Distributed-Memory

Parallel rank-adaptive HOOI for Tucker decomposition

Parallel Rank-Adaptive Higher Order Orthogonal Iteration

Higher Order Orthogonal Iteration (HOOI) is an iterative algorithm that computes a Tucker decomposition of an input tensor. We present distributed-memory parallel, rank-adaptive variants of HOOI that adaptively determine the core tensor ranks rather than requiring them as fixed inputs, using efficient parallel tensor-times-matrix (TTM) and SVD kernels to scale Tucker decomposition to large tensors.

DistShap distributed Shapley value explanation pipeline

DistShap: Scalable GNN Explanations with Distributed Shapley Values

We propose DistShap, a parallel algorithm that distributes Shapley value-based explanations of graph neural network predictions across multiple GPUs. DistShap samples subgraphs in a distributed setting, executes GNN inference in parallel across GPUs, and solves a distributed least squares problem to compute edge importance scores, scaling to GNN models with millions of features on up to 128 GPUs.

Communication-avoiding s-step dual coordinate descent

Scalable Dual Coordinate Descent for Kernel Methods

We develop scalable dual coordinate descent (DCD) and block dual coordinate descent (BDCD) methods for kernel support vector machines and kernel ridge regression. We derive s-step variants that reduce communication frequency by a tunable factor of s while computing the same solution in exact arithmetic, achieving strong scaling speedups of up to 9.8x over existing methods on up to 512 cores. This paper received the Outstanding Paper Award at HPC Asia 2025.

Communication-Efficient, 2D Parallel Stochastic Gradient Descent for Distributed-Memory Optimization

This work generalizes 1D s-step SGD and 1D Federated SGD with Averaging (FedAvg) to yield a 2D parallel SGD method (HybridSGD) that attains a continuous performance trade-off between the two baseline algorithms. We present theoretical analysis of the convergence, computation, communication, and memory trade-offs, and a C++/MPI implementation that achieves speedups of up to 5.3x over s-step SGD and up to 121x over FedAvg on a Cray EX system.

Strong scaling comparison between SGD and CA-SGD

Avoiding Communication in Logistic Regression

This work introduces Communication-Avoiding SGD (CA-SGD) for distributed-memory logistic regression. CA-SGD reorganizes stochastic gradient computations to communicate every $s$ iterations instead of every iteration and achieves speedups of up to 4.97x over SGD on a high-performance InfiniBand cluster without altering convergence behavior or accuracy.

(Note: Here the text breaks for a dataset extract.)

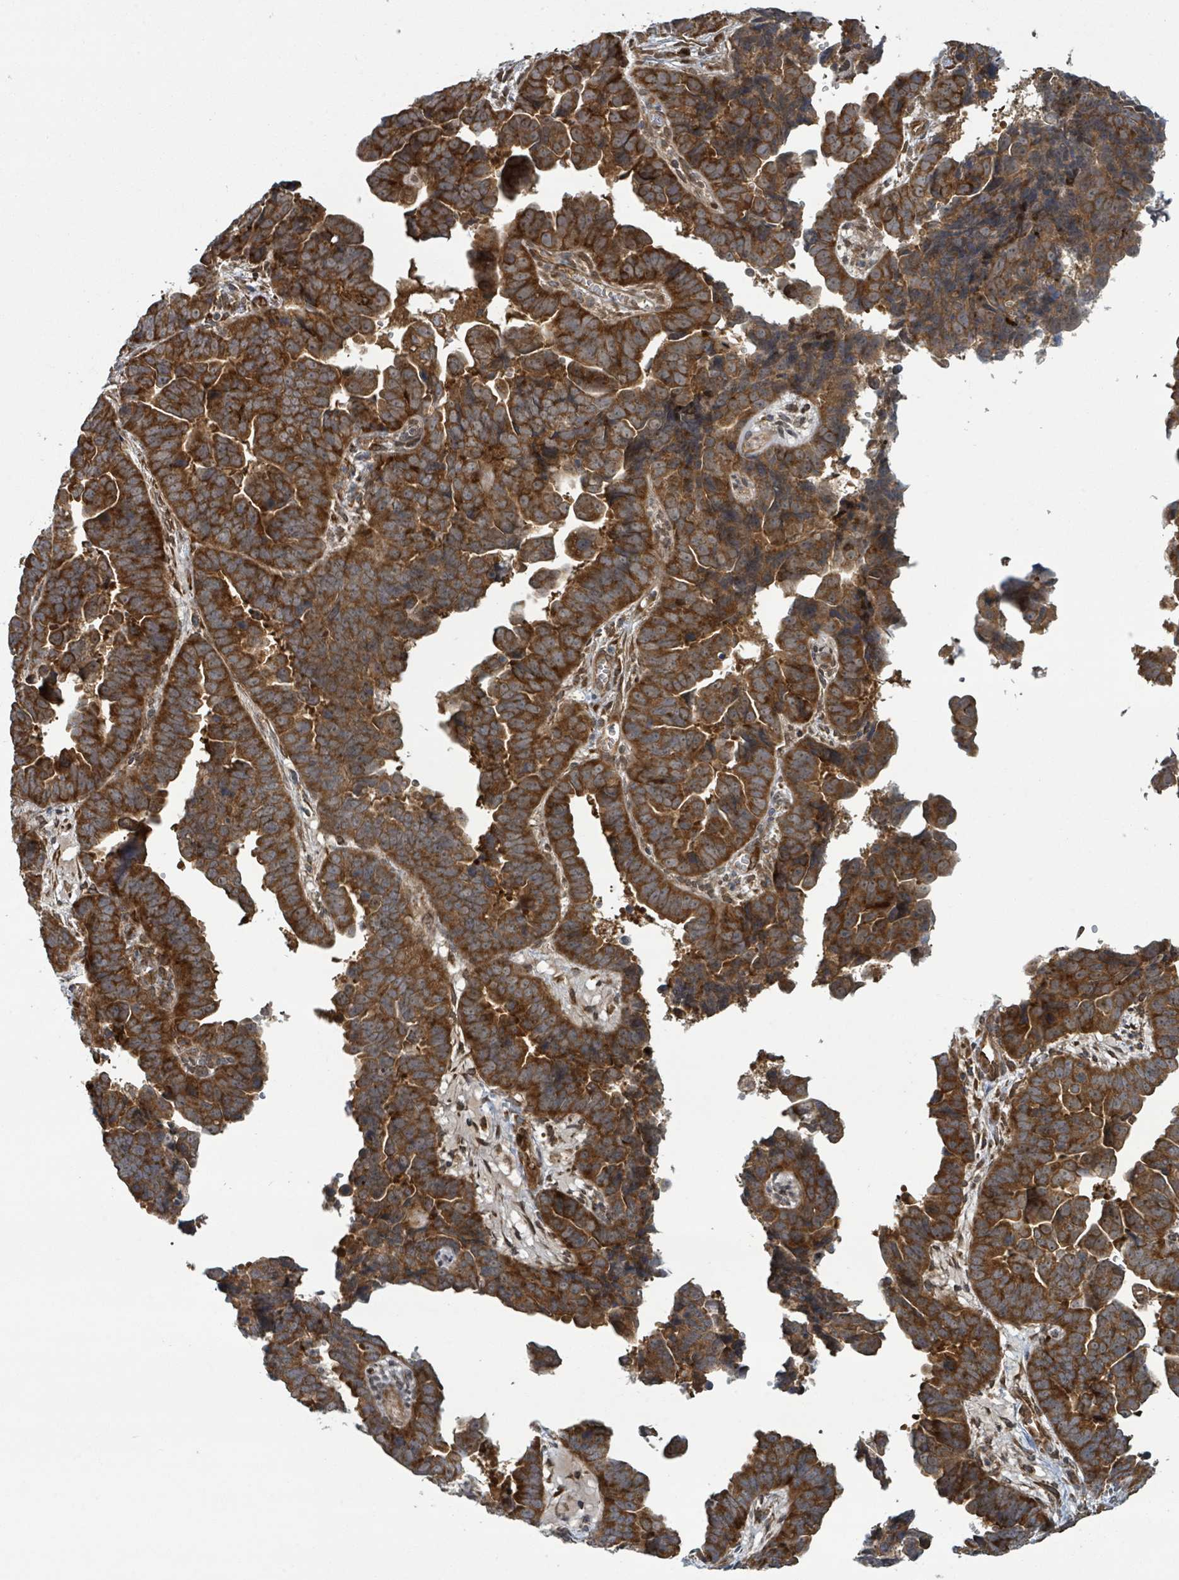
{"staining": {"intensity": "strong", "quantity": ">75%", "location": "cytoplasmic/membranous"}, "tissue": "endometrial cancer", "cell_type": "Tumor cells", "image_type": "cancer", "snomed": [{"axis": "morphology", "description": "Adenocarcinoma, NOS"}, {"axis": "topography", "description": "Endometrium"}], "caption": "This histopathology image displays immunohistochemistry (IHC) staining of endometrial cancer, with high strong cytoplasmic/membranous expression in approximately >75% of tumor cells.", "gene": "OR51E1", "patient": {"sex": "female", "age": 75}}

Avoiding Communication in Primal and Dual Block Coordinate Descent Methods

This work develops communication-avoiding variants of primal and dual block coordinate descent for regularized least-squares problems. The variants communicate every $s$ iterations instead of every iteration and attain strong-scaling speedups up to 6.1x on a Cray XC30 supercomputer.

Reducing Communication in Proximal Newton Methods for Sparse Least Squares Problems

This work proposes RC-SFISTA with iteration-overlapping and Hessian reuse for sparse least-squares problems. The method reduces latency costs by a factor of $k$ and demonstrates speedups up to 12x compared to ProxCoCoA on MPI and Spark implementations evaluated on 1 to 512 nodes.

Strong scaling and speedups for SA-accCD

Avoiding Synchronization in First-Order Methods for Sparse Convex Optimization

This work extends communication-avoiding Krylov subspace techniques to first-order block coordinate descent methods for support vector machines and proximal least-squares problems. The synchronization-avoiding variants reduce latency by a tunable factor of $s$ and attain speedups up to 5.1x on a Cray XC30 supercomputer.

Avoiding Communication in Proximal Methods for Convex Optimization Problems

This technical report studies communication-avoiding proximal methods for large-scale convex optimization problems. The methods use iteration overlap and Hessian reuse to reduce latency costs while preserving the bandwidth profile of the baseline proximal algorithms.